Over a deliciously varied week, we heard from people who were telling these stories (and wrote some of our own). Like Detlef van Vuuren, who has, with others, shaped an IAM, or Integrated Assessment Model, which combines science-based climate scenarios with economic modelling, to compare different options for decarbonisation. Detlef might not have realised it before now, but what he is actually doing is telling a story about how the future could look. We heard from Shell about the latest version of their famous scenarios. We visited the International Architecture Bienniale Rotterdam, put together by Maarten Hajer. Then there was the film-maker Oliver Ressler, whose films document the protest movements against fossil fuel companies; and Graeme MacDonald, whose work in literary studies takes inspiration from the pre-oil era to think about how we might live without the black stuff. My contribution was to present stories from community energy projects, like the amazing Isle of Eigg – many of whom see themselves as demonstrators of future possibilities.

As someone of a practical bent, it felt quite indulgent at times to sit about storytelling when there’s real work to be done. But that would miss the point. It hadn’t really occurred to me before that when economists present models, or Shell sets out its scenarios, they are in fact stories: narrated accounts of a possible future. Just like climate fiction, or a community renewables project. That’s not to say they’re all the same, or interchangeable, or that they can be dismissed as mere discourse. But they do have a fundamental character in common: they are all telling a story about futures. And there is a politics, and a normative vision, behind all these different stories – even if their authors don’t realise it.

Thinking in this way helped me reflect on how I do my job, working with politicians or proposing policy solutions. I realise I can choose whether to use rational, instrumental stories, like models or scenarios; or more emotional, personal or place-based stories about what life might be like. What would work to try to engage decision-makers in the first place? After all, we have long known that shouting about the science is not enough. What combination of techniques would work best? How could these different authors of low-carbon stories work together? Maybe we should be asking economists to emote, and activists to help develop IAMs. And have environmental advocates, with an understandable anxiety about credibility, leaned too far toward rational modelling and forgotten about emotional and affective appeals? I came away thinking that those of us trying to steer a low-carbon future need to be more conscious about the way we present those futures – and their alternatives.

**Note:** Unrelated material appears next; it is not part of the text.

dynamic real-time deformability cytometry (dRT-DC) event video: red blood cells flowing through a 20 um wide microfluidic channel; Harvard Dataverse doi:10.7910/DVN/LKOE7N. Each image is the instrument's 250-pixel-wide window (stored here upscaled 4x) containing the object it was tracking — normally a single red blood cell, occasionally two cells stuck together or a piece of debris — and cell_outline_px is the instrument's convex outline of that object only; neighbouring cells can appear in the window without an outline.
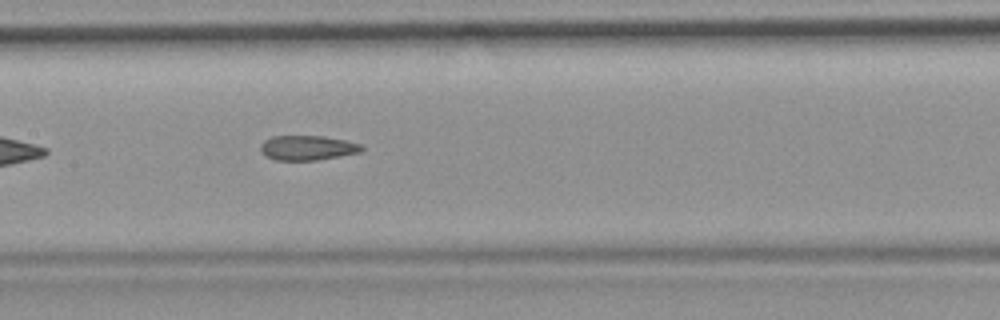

Don’t worry, I haven’t forgotten the PURV lurking in the headline. PURV stands for Personal URban Vehicle, a product of my colleagues’ wilder flights of fancy, during a particularly memorable session when we were asked to design our own low-carbon interventions. The PURV, they explained, is a teeny tiny matchbox-sized car, beautifully designed and personalised, giving you everything you desire from car culture without the inconvenience, expense or pollution of an actual vehicle. And the best thing about it is that you can clip it to your handlebars when you cycle along Dutch canals looking at tulips. That’s my kind of future. I’m sold.

 

Decarbonized Futures: Narrating Low Carbon Societies was organised by Harriet Bulkeley, Maarten Hajer, Johannes Stripple, Rob Raven and Janet Stewart, at the University of Leiden’s Lorentz Centre. Thanks to them and my fellow participants for a memorable week.